CATALUÑA

Afirman que Zapatero pudo frenar la prohibición taurina

Así lo afirmó el catedrático de Derecho Constitucional de la Universidad de Barcelona Joan Vintró Castells

MARÍA JESÚS CAÑIZARES
BARCELONA Actualizado:

El ex presidente español, José Luis Rodríguez Zapatero, pudo frenar la entrada en vigor de la ley catalana que prohíbe las corridas de toros.
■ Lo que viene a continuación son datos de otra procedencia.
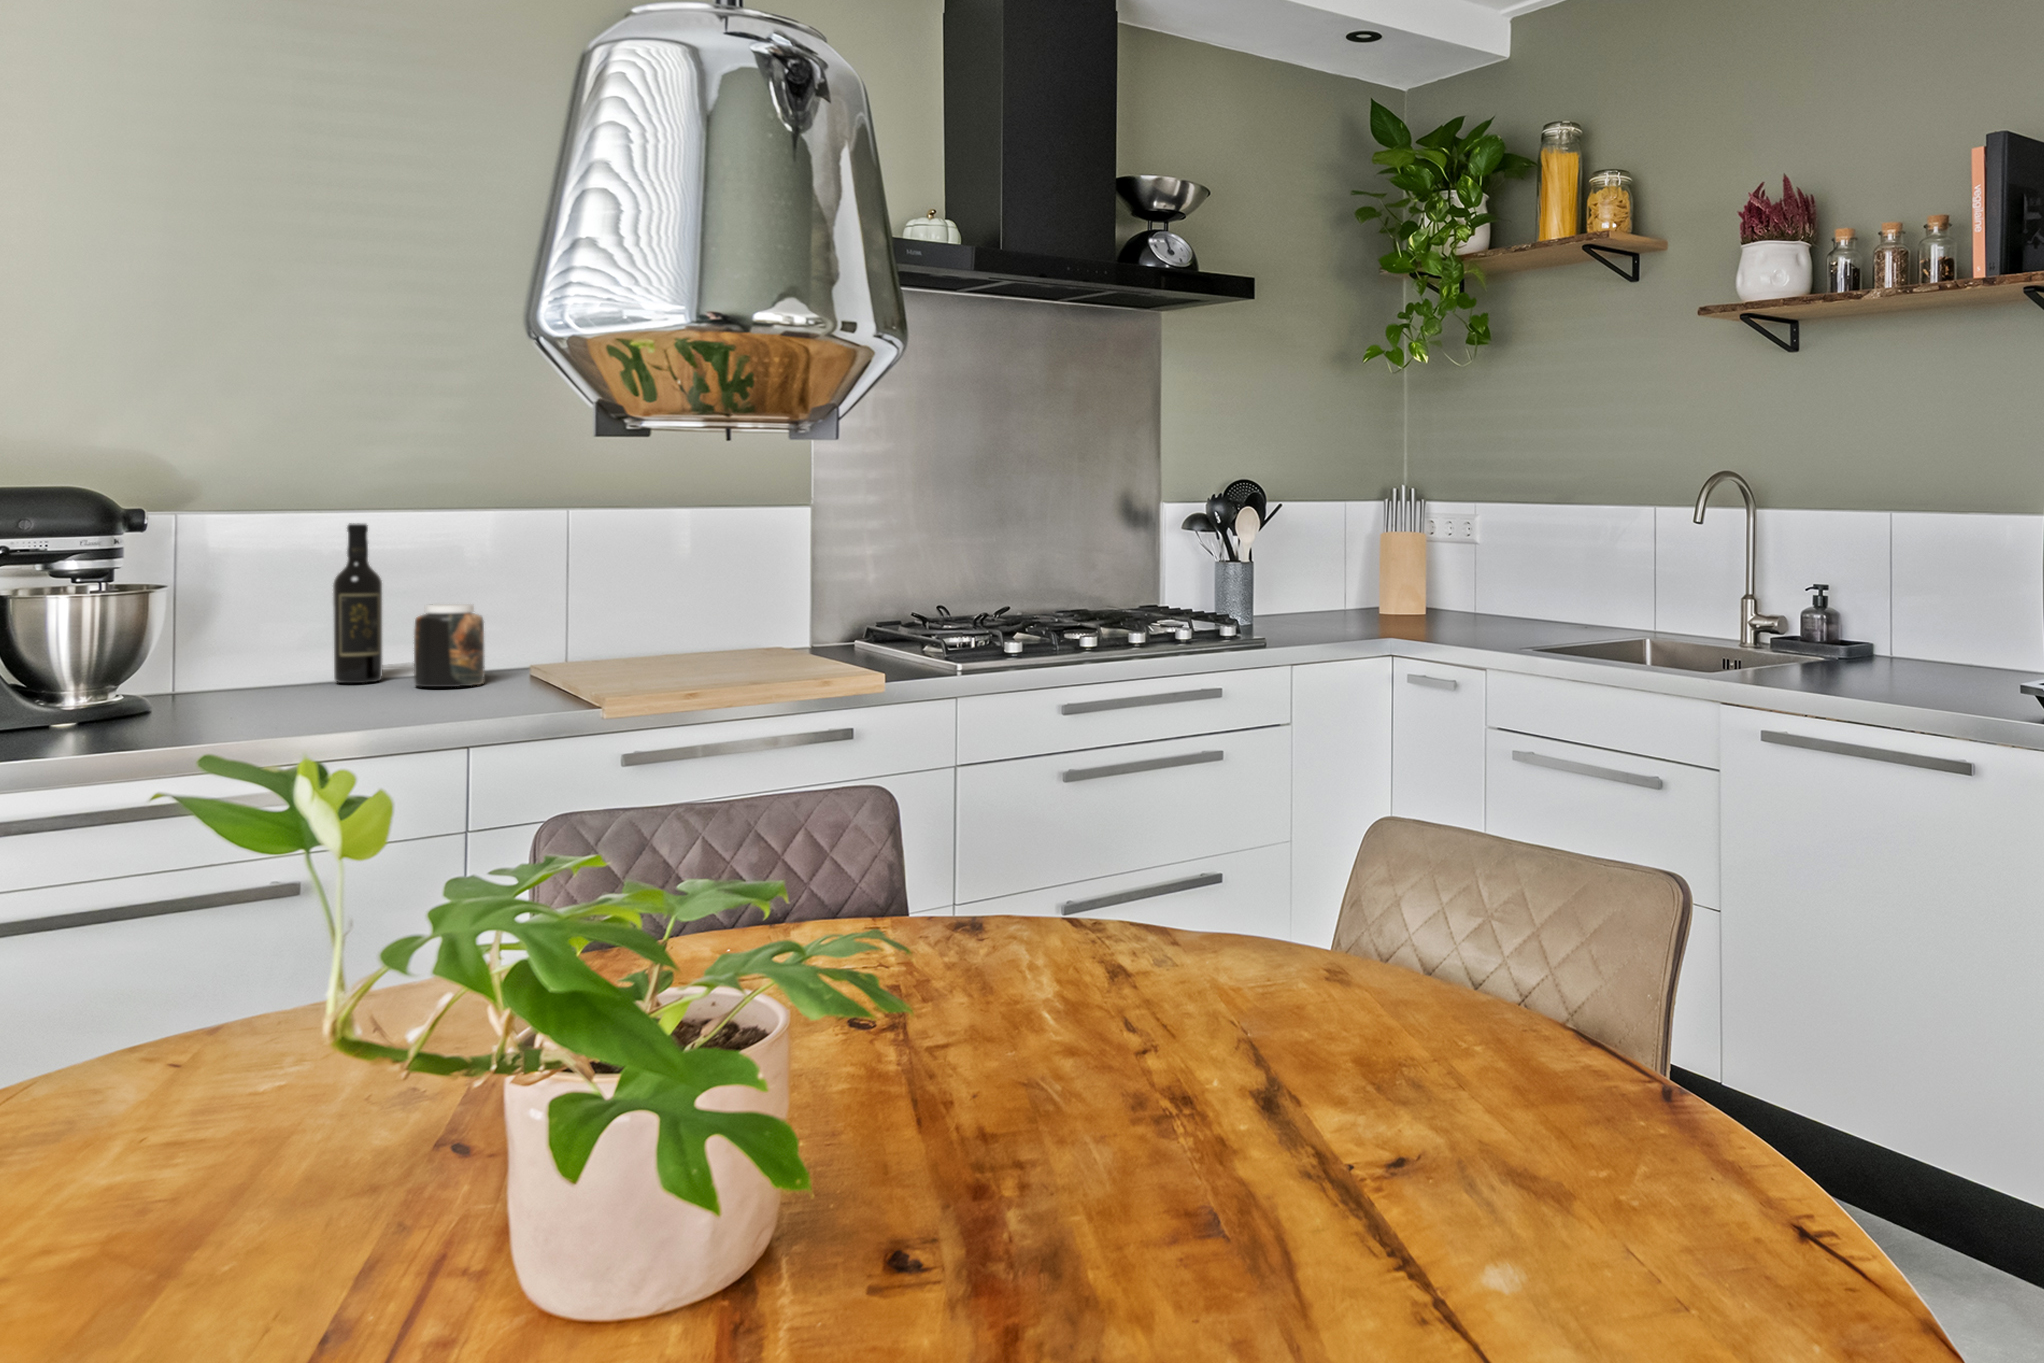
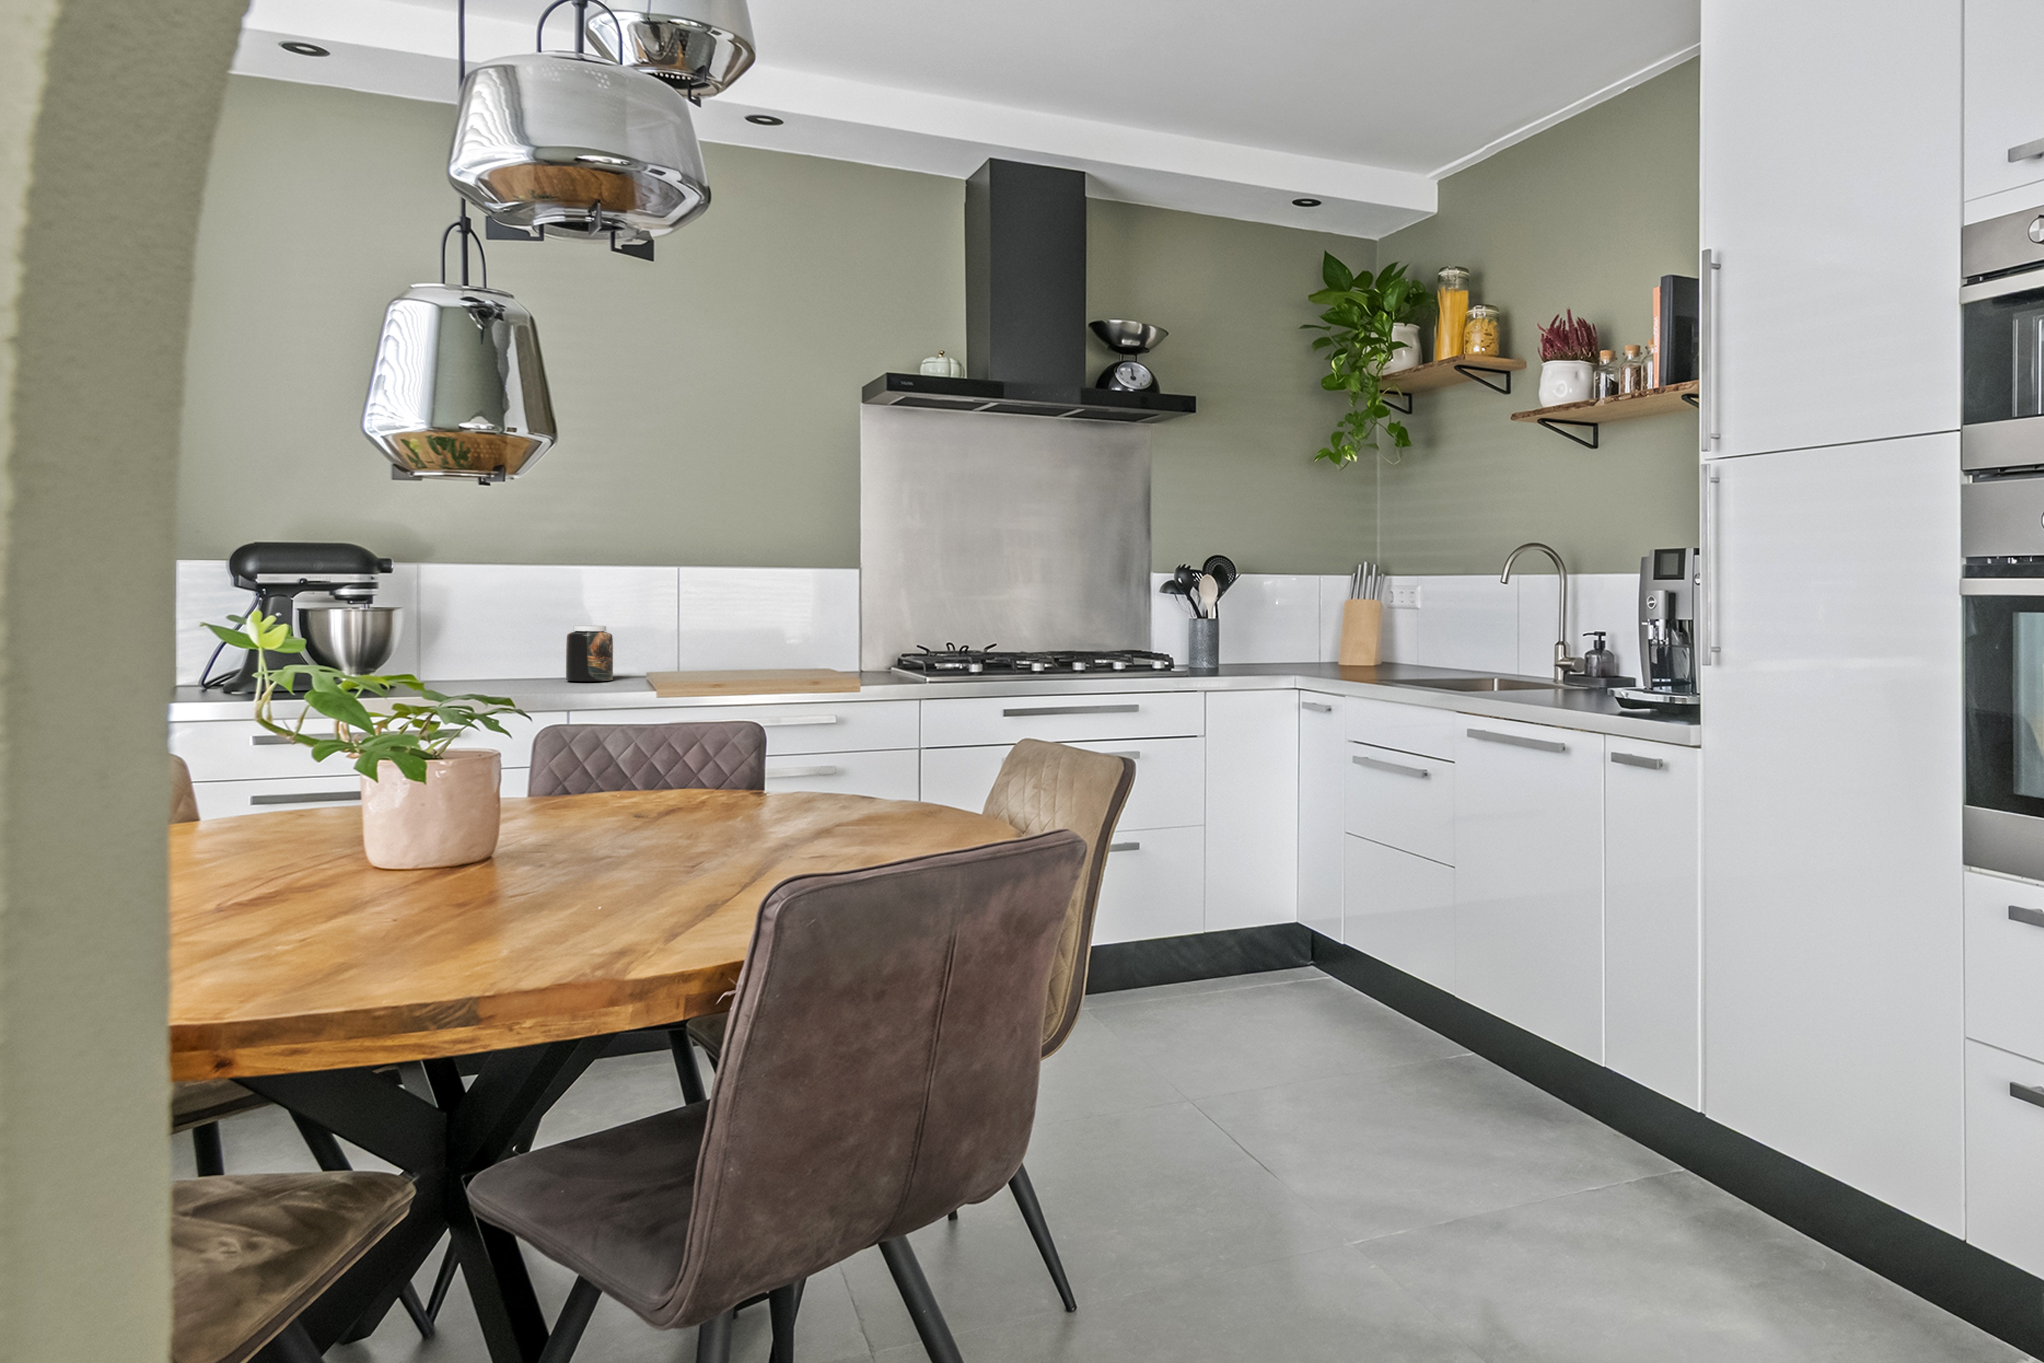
wine bottle: present [333,523,382,683] -> none [517,570,550,678]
Así lo afirmó ayer el catedrático de Derecho Constitucional de la Universidad de Barcelona Joan Vintró Castells durante una conferencia organizada por la Federación de Entidades Taurinas de Cataluña.

Vintró analizó los fundamentos jurídicos del recurso presentado por el PP ante el Tribunal Constitucional (TC) contra la ley abolicionista, que entró en vigor el pasado 1 de enero. Según explicó, cuando el recurso es presentado por un grupo de diputados o senadores, como es este caso, la aplicación de la norma sigue su curso. Sin embargo, si hubiera sido el presidente del Gobierno quien impugnara la ley —aprobada en julio de 2010—, el TC sí podría haber ordenado la suspensión cautelar, según establecen las normas procesales. Zapatero tuvo un plazo de tres meses para hacerlo.

Lo que debe hacer el PP

Vintró sugiere que el actual Gobierno del PP apruebe lo antes posible un decreto en el que se declare la Fiesta patrimonio cultural español pues, de esta forma el TC tendría más argumentos para aceptar el recurso contra la abolición. En este sentido, recordó que actualmente no hay ninguna normativa que diga expresamente que la Fiesta forma parte de la riqueza cultural española. De ahí, añadió, la importancia de que prospere la Iniciativa Legislativa Popular impulsada por las entidades taurinas —en fase de recogida de firmas—, donde sí se otorga esa categoría.

El catedrático entiende que, entre todos los argumentos jurídicos incluidos en el recurso del PP, el que más peso tiene es el que considera vulnerado el artículo 46 de la Constitución española, que ordena a los poderes públicos proteger el patrimonio cultural. Considera infringido el artículo 9.3, que obliga a las autoridades a no ser arbitrarias y a aplicar criterios de proporcionalidad, algo que no cumple la ley catalana, pues en su opinión, supone una contradicción prohibir las corridas con la finalidad de evitar el maltrato animal, para luego blindar los «correbous» con pocos días de diferencia. Recuerda Vintró que la Constitución otorga al Estado la ordenación de la actividad económica, por lo que la norma autonómica podría entrar en colisión con esa competencia nacional.